During an interview on 03/12/19 at 3:07 PM, Staff J, PCT, stated a Code White was called when someone was combative or had the potential to become violent.
During an interview on 03/12/19 at 2:30 PM, Staff R, Hospitalist, MD, stated that when he made rounds and visited with Patient #16, the patient stated, "I want to go home and kill myself." He spoke of his health concerns and indicated his mother was also in the hospital with health concerns. He stated that Patient #16 refused to answer when questioned further about a plan or if he possessed a weapon. Staff R, stated that he immediately implemented orders for suicide precautions, which included a 1:1 sitter. Staff R stated that from a physician's point of view, the patient left AMA as he had been advised of the potential risks to his health, up to and including death, if he were to leave the facility against the advice of his physician, as well as the potential benefits to his health if he remained at the facility and received the recommended medical treatment. He stated technically the difference between AMA and elopement is in paperwork only.

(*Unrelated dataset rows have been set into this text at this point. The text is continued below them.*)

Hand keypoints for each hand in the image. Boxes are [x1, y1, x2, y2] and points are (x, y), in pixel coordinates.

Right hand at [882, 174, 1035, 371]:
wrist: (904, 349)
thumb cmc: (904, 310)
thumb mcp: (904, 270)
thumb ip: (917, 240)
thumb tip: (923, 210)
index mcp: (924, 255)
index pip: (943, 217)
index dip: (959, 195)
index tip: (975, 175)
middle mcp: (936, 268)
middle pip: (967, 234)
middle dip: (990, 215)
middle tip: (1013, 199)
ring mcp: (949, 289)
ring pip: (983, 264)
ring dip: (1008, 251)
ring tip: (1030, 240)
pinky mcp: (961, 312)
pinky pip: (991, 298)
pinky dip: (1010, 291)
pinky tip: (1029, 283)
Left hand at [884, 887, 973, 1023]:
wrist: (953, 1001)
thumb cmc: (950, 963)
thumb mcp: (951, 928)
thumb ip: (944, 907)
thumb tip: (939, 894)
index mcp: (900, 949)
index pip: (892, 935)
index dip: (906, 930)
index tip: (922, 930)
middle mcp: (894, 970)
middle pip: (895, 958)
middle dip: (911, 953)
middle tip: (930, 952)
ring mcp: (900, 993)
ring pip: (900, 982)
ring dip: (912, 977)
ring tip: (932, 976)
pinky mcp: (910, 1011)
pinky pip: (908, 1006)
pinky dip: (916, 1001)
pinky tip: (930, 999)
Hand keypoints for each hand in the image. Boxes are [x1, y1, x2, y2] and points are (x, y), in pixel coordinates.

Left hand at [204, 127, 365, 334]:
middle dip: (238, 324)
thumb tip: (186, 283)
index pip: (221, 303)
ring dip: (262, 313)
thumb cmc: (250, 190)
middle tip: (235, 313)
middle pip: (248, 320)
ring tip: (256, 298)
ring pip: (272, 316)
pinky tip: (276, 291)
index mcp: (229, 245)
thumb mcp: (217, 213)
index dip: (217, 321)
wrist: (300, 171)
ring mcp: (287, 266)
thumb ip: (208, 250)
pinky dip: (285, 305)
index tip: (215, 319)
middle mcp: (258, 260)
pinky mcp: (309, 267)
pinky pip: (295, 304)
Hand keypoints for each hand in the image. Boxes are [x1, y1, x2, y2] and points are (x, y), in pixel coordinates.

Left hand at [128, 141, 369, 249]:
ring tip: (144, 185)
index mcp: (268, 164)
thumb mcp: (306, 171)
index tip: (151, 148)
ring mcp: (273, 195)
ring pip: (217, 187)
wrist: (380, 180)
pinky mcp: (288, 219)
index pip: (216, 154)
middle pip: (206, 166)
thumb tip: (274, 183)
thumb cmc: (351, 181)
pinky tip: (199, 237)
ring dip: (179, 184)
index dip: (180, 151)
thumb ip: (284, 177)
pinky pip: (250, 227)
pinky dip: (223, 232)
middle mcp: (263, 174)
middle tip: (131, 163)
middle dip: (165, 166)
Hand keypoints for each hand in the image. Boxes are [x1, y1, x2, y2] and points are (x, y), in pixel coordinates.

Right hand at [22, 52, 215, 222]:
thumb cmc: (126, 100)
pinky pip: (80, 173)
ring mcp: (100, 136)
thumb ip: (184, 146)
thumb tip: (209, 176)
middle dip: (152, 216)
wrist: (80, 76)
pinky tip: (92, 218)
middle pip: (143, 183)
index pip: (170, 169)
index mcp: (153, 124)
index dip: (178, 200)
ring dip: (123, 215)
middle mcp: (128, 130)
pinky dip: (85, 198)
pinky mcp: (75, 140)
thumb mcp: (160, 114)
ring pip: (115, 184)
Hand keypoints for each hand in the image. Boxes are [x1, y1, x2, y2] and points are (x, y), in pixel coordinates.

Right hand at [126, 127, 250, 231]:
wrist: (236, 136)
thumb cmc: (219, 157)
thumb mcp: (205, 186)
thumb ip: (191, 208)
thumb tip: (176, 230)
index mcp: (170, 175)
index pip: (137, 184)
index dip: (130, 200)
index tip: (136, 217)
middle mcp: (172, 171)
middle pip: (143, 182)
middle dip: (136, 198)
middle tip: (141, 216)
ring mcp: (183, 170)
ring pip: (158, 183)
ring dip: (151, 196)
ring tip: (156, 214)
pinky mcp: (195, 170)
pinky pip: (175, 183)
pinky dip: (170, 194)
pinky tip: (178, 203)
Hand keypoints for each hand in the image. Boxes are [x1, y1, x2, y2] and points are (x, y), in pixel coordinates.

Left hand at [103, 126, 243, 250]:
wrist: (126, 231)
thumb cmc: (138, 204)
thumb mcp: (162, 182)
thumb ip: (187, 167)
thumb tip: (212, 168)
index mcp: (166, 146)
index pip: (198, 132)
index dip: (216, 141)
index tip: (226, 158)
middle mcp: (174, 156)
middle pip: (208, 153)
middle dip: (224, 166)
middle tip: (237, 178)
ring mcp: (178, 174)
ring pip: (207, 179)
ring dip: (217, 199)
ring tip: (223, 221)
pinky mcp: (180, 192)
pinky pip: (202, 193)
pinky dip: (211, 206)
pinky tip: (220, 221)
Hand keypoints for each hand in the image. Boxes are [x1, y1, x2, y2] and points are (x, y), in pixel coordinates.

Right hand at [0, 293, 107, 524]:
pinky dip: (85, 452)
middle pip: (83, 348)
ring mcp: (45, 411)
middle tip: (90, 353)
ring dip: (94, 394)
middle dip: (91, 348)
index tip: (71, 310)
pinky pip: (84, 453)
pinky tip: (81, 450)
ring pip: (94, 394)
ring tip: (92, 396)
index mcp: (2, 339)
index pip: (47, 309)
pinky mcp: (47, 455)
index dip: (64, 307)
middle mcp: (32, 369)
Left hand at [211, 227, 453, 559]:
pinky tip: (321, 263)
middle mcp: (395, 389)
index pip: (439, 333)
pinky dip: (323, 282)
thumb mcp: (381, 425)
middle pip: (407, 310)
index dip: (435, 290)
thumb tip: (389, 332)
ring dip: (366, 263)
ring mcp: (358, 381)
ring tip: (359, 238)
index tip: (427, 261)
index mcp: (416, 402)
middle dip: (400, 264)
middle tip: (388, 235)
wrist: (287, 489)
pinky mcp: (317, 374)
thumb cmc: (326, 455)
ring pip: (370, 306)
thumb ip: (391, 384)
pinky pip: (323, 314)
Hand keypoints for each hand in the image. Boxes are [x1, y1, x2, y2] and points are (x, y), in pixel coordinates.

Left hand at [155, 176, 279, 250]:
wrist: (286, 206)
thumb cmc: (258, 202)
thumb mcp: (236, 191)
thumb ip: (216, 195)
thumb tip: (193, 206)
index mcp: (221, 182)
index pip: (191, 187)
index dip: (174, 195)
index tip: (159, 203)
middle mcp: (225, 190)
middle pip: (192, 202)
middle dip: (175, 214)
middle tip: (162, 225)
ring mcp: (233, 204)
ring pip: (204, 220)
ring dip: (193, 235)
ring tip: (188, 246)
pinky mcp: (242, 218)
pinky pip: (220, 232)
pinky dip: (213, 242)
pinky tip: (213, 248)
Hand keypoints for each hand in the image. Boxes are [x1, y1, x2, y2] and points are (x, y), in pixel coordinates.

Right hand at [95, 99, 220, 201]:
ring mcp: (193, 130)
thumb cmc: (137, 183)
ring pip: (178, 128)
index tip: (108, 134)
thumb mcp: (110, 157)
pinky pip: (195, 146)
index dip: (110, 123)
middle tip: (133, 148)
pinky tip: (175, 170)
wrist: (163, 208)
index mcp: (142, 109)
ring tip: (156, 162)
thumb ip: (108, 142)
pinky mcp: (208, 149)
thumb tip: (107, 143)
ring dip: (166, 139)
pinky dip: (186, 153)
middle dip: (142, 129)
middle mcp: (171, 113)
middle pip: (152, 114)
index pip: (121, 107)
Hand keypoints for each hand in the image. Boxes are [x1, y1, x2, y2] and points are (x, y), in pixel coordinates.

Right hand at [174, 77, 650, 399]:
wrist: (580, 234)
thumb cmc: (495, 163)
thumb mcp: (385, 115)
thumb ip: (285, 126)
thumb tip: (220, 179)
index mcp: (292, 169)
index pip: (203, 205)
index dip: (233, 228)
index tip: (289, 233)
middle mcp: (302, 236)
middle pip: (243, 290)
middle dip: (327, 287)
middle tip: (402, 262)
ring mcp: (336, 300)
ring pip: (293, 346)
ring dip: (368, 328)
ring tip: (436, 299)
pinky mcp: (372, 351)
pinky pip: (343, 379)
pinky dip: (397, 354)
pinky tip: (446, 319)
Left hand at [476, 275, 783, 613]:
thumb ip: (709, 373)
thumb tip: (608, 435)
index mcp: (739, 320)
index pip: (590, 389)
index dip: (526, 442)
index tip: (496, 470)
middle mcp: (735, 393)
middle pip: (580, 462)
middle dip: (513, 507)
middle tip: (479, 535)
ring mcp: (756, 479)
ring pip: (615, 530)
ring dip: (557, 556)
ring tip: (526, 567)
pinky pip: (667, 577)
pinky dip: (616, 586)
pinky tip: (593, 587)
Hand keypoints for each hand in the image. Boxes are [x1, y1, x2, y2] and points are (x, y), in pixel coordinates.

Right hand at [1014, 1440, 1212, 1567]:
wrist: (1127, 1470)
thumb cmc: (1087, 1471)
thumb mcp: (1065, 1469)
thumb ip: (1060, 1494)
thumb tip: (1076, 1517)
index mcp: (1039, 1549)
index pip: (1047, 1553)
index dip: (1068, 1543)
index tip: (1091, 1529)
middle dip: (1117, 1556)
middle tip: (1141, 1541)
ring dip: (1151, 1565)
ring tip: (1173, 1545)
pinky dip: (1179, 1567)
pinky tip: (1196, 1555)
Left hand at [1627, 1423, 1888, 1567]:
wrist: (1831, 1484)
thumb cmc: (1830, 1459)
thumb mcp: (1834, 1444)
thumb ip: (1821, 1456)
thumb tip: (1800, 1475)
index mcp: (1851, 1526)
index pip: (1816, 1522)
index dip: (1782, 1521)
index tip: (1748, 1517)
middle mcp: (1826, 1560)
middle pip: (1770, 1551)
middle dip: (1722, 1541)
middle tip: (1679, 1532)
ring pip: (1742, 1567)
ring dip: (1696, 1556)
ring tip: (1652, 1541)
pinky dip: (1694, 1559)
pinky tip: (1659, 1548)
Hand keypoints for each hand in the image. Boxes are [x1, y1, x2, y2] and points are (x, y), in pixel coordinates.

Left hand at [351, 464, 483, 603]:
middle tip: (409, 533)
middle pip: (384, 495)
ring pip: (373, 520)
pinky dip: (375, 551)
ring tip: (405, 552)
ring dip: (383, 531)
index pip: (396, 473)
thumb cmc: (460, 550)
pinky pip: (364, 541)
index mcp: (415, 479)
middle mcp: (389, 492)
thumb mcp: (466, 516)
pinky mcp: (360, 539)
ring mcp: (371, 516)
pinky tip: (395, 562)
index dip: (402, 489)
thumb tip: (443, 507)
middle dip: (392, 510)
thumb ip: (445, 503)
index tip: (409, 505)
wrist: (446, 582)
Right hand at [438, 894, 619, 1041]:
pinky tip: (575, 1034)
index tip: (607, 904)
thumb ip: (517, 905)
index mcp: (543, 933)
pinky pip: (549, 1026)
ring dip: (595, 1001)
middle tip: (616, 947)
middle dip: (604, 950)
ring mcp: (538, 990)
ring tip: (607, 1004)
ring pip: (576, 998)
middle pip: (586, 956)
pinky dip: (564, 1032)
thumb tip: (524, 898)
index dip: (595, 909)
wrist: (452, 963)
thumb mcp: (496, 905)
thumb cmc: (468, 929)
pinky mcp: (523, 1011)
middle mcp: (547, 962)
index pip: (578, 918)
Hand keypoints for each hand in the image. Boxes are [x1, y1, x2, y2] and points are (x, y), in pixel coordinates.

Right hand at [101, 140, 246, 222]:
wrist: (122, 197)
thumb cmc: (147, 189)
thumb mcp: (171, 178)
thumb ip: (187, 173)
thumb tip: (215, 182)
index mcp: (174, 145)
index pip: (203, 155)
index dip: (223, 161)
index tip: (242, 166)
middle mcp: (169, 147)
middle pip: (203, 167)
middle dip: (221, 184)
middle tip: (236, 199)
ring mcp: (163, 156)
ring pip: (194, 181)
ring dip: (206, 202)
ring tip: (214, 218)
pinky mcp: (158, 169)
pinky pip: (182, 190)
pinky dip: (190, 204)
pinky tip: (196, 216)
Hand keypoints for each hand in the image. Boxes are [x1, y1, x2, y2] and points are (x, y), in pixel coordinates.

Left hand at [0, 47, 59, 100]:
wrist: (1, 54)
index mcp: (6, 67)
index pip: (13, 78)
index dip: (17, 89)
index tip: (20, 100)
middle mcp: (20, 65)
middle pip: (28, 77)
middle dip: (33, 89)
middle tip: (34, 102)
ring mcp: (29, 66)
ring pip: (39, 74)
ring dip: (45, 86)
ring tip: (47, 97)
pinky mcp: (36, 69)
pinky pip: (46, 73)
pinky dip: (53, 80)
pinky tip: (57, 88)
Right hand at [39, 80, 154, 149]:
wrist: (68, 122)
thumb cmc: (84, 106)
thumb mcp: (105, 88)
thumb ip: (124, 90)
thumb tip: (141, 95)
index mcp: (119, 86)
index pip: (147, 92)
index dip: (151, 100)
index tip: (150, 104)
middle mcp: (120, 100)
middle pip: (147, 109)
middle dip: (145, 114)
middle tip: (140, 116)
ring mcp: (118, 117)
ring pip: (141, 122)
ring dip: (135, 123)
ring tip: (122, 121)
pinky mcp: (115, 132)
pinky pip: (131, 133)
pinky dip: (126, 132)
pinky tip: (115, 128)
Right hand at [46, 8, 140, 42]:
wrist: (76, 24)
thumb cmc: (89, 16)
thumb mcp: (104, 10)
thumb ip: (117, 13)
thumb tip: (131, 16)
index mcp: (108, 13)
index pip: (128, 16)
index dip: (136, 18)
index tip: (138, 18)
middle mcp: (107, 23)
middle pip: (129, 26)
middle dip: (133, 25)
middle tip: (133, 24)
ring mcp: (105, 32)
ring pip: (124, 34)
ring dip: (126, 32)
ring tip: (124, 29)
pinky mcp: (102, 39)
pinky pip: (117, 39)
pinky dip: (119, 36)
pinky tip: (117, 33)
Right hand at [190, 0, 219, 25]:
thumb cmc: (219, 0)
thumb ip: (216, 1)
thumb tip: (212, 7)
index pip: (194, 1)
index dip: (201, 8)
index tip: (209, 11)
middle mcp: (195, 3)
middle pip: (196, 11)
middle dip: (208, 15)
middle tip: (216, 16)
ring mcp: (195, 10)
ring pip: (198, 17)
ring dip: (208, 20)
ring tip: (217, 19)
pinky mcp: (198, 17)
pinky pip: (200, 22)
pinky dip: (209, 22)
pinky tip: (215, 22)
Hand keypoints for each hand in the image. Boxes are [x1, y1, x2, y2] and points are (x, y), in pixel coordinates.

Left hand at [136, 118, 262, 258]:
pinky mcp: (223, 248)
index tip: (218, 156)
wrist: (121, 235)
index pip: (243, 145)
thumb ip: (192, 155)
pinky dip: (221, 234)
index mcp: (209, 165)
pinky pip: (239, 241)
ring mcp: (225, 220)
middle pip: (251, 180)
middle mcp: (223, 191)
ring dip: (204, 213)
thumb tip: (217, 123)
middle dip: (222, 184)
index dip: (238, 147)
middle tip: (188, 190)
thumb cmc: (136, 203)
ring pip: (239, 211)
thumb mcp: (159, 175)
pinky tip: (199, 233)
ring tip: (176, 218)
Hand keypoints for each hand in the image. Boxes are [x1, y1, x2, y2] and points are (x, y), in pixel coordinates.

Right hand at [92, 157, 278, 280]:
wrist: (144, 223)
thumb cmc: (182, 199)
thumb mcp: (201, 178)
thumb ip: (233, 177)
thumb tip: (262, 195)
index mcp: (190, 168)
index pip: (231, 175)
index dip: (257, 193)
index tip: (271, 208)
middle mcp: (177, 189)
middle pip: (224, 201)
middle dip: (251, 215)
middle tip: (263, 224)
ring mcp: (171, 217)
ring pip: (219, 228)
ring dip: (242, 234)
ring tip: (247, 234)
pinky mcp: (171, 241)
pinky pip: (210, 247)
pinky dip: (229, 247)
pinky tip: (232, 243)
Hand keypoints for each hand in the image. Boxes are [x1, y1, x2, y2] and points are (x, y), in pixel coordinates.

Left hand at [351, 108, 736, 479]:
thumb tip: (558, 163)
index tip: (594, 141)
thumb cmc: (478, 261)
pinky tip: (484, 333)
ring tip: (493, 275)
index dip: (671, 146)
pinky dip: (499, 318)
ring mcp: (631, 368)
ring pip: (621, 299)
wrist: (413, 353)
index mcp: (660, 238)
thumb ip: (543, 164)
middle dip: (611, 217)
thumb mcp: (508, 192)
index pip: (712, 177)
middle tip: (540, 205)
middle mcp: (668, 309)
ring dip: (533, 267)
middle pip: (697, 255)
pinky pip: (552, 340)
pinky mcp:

During a telephone interview on 03/12/19 at 3:30 PM, the County Medical Examiner stated that Patient #16 died on 02/27/19 at 6:49 PM, from a self-inflicted gunshot wound to his head.
3. During an interview on 03/12/19 at 1:55 PM, Staff G, Patient Care Technician (PCT), stated in the previous two week period, she had not received any education nor was she involved in mock scenarios related to the event.
During an interview on 03/12/19 at 2:05 PM, Staff H, RN, stated that not all staff were aware of the situation that occurred with Patient #16, and that facility administration had not sent any information out to staff.
During an interview on 03/12/19 at 2:58 PM, Staff I, RN, Charge Nurse, stated she had not received any information or notification that new training was available and to be completed online.
During an interview on 03/12/19 at 1:25 PM, Staff C, RN, Assistant Nurse Manager, stated that education related to the incident, specific to suicide, elopement, and Code White, to prevent recurrence, was not provided to staff prior to 03/11/19.
During an interview on 03/12/19 at 1:30 PM, Staff F, Patient Care Services Director, stated the facility had not implemented an audit process to evaluate staff compliance with policies related to inpatient suicide or elopement precautions, prior to 03/12/19.